--- INSTRUCTIONS TO FOLLOW ---
Compute how many lines in the entries below contain "песни", and output nothing but the number.

--- Extracted page text data ---

○ ○ ○ ○ ○

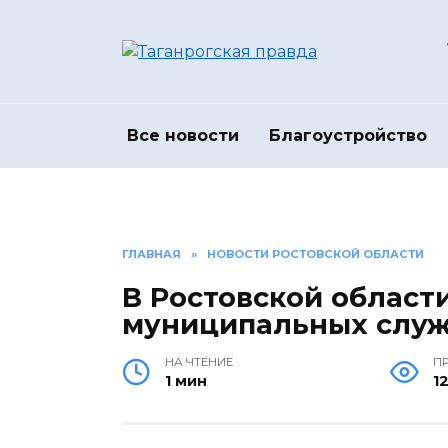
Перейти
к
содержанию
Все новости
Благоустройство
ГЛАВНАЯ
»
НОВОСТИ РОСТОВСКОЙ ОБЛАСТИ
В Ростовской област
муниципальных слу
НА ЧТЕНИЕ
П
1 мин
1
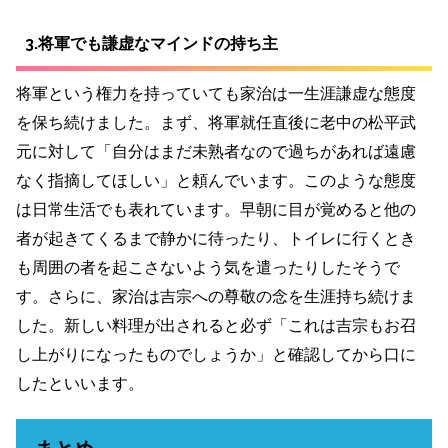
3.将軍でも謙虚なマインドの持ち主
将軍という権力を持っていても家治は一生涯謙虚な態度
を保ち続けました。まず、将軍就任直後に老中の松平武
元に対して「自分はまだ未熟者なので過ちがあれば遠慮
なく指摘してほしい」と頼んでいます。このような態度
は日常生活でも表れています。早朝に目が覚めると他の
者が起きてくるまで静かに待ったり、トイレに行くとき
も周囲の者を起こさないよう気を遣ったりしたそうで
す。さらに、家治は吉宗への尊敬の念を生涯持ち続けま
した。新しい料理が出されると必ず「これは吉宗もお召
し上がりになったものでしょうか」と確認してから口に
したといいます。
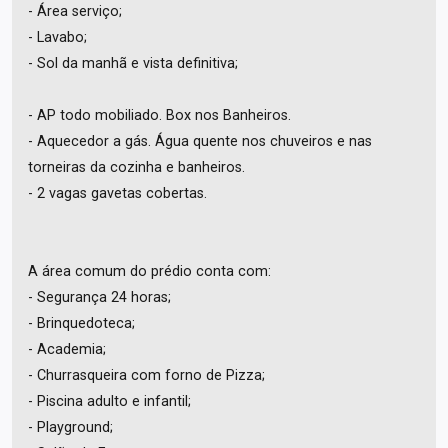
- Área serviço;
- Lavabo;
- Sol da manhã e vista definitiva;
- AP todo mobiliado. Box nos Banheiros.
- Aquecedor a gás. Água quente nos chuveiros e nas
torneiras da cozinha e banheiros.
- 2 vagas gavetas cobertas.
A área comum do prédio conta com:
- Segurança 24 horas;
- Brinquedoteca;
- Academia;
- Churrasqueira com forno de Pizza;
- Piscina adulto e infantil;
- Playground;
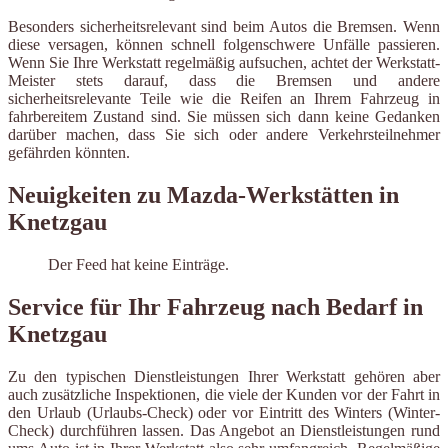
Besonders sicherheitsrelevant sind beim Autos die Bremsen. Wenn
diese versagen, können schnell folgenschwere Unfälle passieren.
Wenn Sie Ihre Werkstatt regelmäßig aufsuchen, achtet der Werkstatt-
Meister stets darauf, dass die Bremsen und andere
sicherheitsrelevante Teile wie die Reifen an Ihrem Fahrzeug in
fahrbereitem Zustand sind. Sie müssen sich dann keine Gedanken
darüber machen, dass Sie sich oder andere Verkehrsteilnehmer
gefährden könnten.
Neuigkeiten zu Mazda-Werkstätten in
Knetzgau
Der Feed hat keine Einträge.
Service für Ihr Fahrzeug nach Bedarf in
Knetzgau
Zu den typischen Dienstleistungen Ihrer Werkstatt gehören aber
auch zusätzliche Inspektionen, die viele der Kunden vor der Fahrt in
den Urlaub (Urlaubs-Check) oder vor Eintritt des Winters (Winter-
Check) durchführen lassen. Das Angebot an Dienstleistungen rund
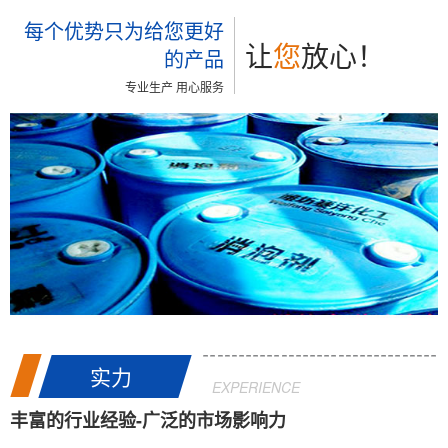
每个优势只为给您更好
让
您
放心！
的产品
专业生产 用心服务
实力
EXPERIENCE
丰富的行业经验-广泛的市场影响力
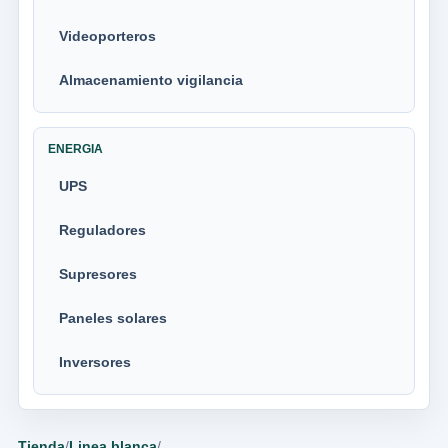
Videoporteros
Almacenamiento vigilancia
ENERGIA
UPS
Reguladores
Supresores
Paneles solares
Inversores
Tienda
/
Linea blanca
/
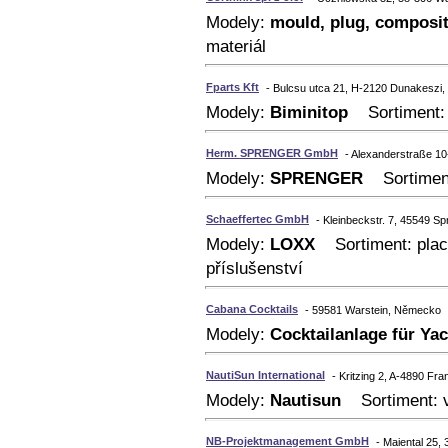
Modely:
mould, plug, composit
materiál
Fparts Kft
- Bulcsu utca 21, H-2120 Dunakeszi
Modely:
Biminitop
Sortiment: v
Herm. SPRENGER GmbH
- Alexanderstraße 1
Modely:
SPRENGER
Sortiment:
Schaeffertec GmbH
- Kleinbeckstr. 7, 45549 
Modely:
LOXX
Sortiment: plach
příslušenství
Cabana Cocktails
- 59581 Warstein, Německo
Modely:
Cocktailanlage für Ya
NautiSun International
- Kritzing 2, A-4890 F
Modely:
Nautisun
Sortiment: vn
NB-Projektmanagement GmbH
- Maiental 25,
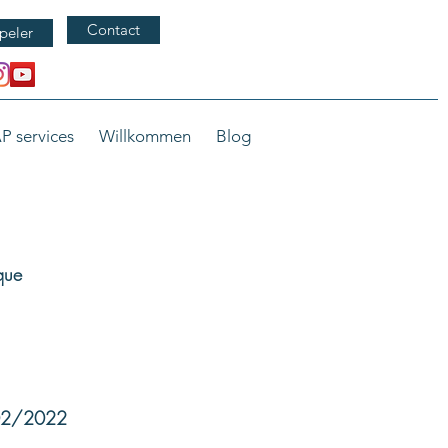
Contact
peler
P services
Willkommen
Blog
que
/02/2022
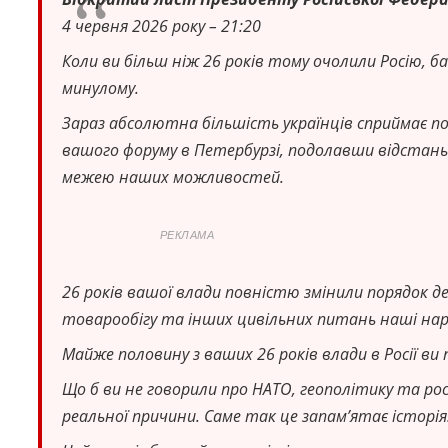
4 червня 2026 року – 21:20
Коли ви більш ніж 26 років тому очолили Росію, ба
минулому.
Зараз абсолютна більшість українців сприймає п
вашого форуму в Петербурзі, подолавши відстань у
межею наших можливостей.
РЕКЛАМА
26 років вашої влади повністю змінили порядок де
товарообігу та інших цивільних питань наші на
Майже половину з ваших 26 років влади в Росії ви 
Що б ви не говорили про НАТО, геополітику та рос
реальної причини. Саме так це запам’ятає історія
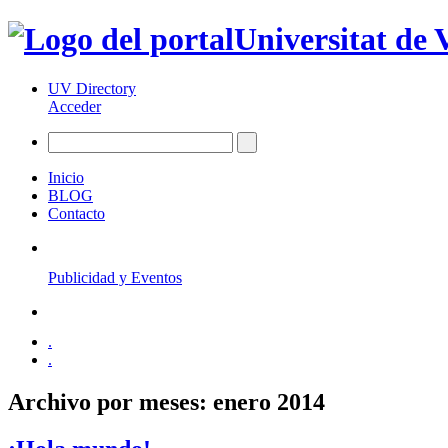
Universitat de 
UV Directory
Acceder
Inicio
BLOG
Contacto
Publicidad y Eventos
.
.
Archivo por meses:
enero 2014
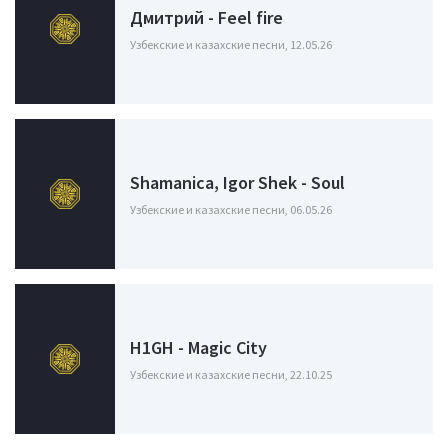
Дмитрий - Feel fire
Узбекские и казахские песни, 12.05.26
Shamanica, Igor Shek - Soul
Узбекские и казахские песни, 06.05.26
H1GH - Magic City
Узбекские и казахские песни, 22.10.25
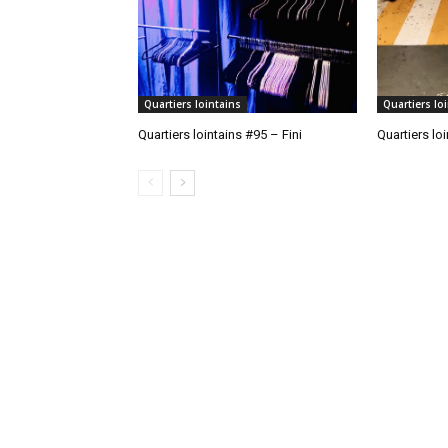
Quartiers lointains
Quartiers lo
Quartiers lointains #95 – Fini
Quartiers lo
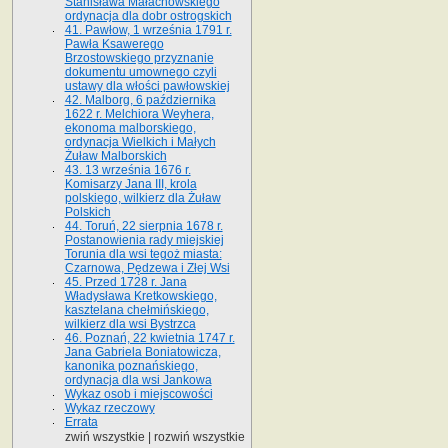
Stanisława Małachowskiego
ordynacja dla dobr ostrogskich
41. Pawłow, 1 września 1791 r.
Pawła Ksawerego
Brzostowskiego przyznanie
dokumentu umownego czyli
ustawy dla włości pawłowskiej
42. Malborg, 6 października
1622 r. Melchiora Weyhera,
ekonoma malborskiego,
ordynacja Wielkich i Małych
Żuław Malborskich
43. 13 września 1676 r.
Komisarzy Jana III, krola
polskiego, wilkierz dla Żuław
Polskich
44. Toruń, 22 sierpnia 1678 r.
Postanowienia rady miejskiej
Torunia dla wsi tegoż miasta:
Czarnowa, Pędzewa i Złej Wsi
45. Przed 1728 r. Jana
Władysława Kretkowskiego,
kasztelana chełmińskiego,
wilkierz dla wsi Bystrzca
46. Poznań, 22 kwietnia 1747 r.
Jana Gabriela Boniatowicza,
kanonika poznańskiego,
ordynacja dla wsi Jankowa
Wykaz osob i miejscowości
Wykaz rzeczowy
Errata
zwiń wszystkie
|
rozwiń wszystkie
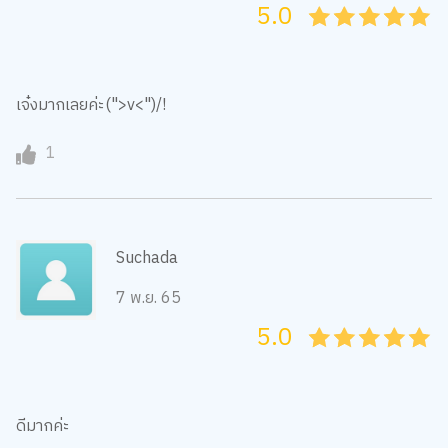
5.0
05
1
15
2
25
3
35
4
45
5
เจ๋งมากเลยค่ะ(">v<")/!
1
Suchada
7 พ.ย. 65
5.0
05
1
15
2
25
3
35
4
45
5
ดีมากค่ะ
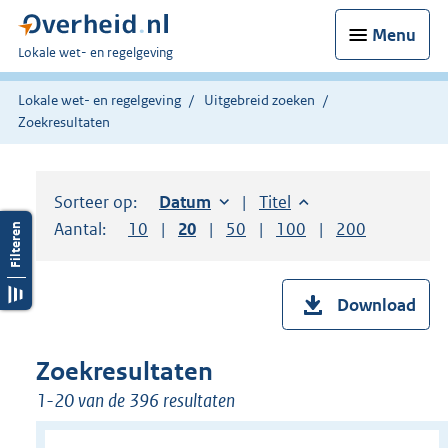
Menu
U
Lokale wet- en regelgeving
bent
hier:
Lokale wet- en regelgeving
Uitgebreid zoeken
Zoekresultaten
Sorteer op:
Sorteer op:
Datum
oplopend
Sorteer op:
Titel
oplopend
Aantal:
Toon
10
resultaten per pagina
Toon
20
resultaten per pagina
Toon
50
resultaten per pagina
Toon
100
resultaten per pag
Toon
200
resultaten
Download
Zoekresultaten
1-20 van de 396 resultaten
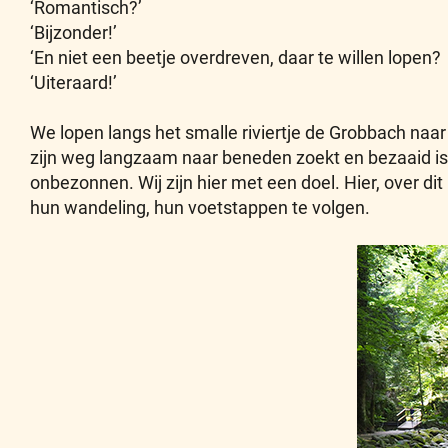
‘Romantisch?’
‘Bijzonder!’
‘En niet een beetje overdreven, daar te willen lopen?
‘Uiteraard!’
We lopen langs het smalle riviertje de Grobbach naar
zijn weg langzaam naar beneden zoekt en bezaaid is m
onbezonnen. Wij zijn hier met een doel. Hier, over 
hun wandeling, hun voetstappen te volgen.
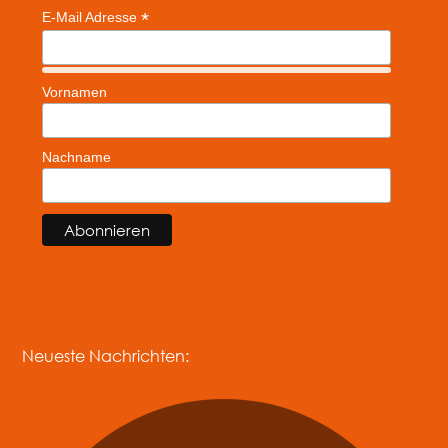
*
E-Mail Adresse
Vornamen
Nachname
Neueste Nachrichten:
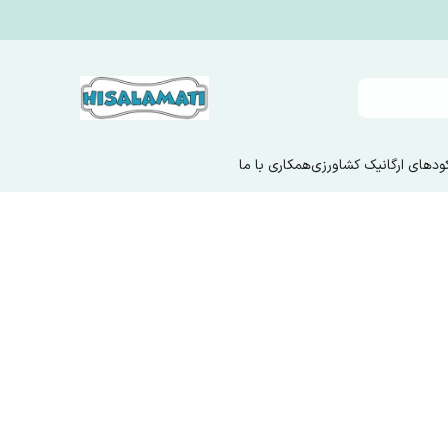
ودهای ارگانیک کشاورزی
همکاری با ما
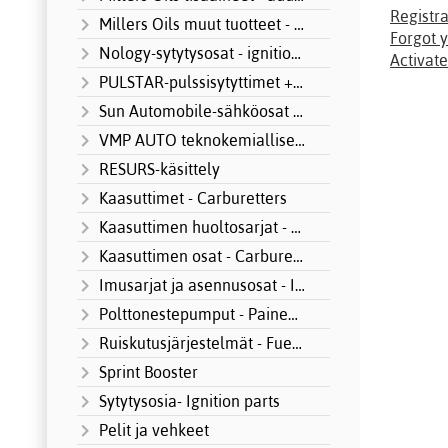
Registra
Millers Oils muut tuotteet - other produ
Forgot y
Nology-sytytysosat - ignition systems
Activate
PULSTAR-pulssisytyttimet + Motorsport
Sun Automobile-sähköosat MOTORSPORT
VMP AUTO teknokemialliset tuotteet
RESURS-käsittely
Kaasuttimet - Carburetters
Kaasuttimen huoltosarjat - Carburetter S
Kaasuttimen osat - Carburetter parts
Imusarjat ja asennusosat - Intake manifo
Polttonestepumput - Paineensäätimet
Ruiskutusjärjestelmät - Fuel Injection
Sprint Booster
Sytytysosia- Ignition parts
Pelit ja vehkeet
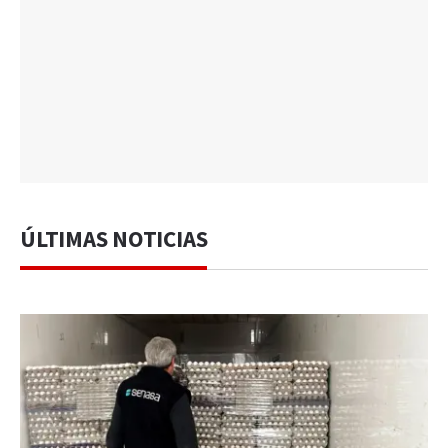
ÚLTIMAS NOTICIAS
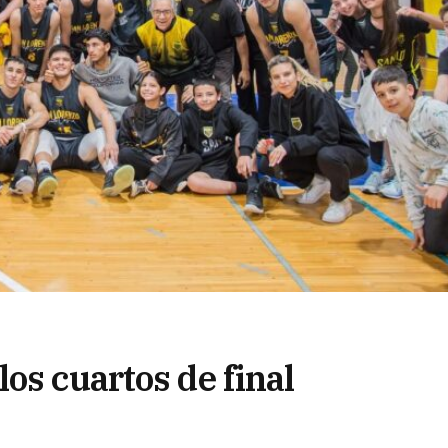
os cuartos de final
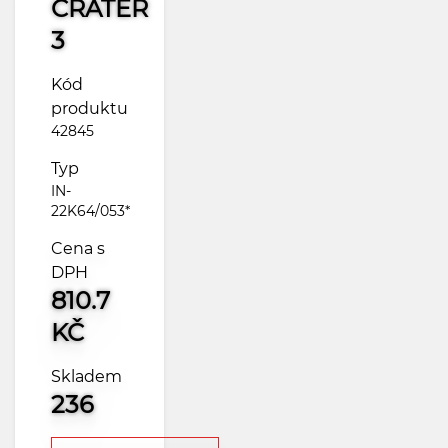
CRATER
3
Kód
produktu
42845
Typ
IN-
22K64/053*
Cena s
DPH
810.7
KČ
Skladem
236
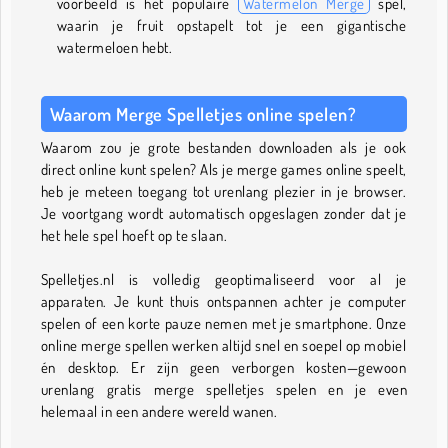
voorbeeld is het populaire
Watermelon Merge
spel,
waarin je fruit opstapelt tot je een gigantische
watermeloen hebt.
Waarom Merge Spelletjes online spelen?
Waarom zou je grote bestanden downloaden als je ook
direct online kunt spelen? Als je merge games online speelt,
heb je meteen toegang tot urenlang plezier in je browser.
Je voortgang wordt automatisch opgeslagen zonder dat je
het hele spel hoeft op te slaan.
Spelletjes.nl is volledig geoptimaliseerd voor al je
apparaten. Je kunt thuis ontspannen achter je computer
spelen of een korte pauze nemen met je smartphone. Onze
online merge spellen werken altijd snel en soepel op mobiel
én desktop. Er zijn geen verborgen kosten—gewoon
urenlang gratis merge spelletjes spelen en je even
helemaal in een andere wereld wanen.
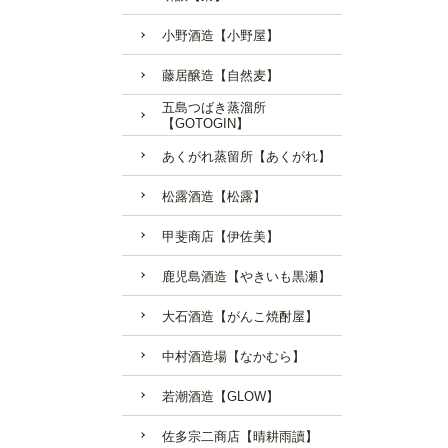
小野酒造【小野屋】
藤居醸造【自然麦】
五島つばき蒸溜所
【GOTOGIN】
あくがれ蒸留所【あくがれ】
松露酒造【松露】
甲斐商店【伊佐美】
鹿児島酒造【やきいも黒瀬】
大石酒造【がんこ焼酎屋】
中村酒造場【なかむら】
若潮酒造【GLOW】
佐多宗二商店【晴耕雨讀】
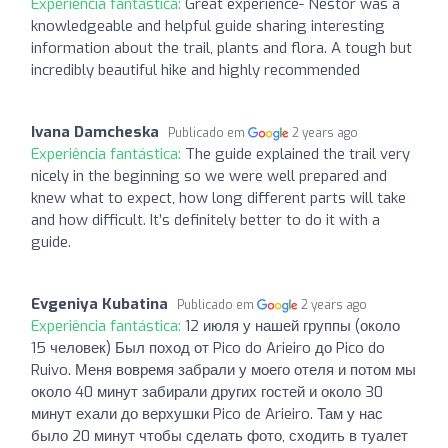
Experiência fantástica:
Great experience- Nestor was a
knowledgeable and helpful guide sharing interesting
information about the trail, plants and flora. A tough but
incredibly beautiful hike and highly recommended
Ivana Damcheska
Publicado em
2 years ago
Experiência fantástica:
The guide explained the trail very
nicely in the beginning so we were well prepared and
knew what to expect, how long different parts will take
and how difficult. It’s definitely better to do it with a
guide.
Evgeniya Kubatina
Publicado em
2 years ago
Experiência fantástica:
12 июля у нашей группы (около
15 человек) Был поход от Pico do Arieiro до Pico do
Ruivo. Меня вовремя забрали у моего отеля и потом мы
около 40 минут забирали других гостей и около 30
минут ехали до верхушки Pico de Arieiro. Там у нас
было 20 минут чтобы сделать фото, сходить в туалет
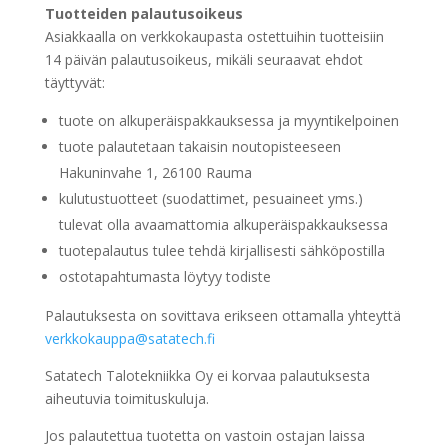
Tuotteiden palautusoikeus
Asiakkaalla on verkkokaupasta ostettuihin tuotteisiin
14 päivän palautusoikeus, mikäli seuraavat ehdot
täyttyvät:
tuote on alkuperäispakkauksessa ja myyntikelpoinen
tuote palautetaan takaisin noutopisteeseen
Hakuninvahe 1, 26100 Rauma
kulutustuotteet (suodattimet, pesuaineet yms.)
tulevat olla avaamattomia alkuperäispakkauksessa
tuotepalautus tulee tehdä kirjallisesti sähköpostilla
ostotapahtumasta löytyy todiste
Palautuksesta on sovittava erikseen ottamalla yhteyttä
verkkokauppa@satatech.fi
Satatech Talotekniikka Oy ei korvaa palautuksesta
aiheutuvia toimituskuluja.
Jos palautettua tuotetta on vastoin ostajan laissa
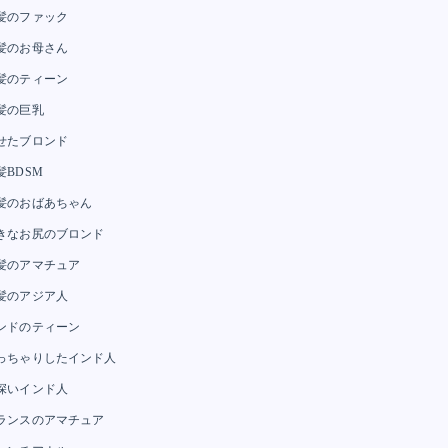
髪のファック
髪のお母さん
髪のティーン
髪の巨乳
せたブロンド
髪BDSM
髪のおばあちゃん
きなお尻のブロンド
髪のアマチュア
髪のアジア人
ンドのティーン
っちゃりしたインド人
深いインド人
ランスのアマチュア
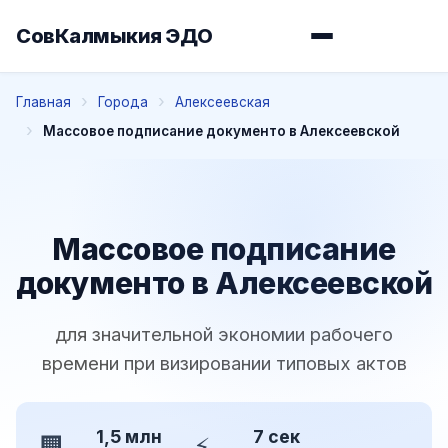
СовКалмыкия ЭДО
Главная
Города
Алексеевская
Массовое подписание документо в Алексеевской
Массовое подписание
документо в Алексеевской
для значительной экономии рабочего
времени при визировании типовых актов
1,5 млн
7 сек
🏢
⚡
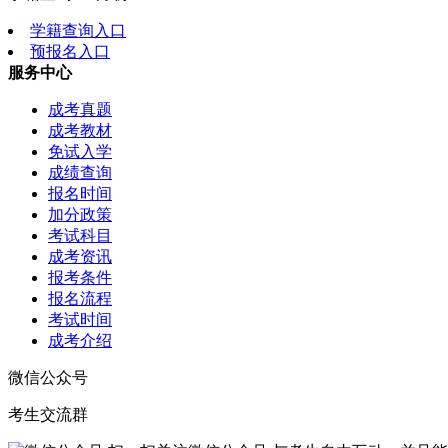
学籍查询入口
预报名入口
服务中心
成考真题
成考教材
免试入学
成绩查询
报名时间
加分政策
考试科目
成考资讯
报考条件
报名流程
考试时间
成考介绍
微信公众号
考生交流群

○ ○ ○ ○ ○

--- WRITTEN SOLUTION ---
3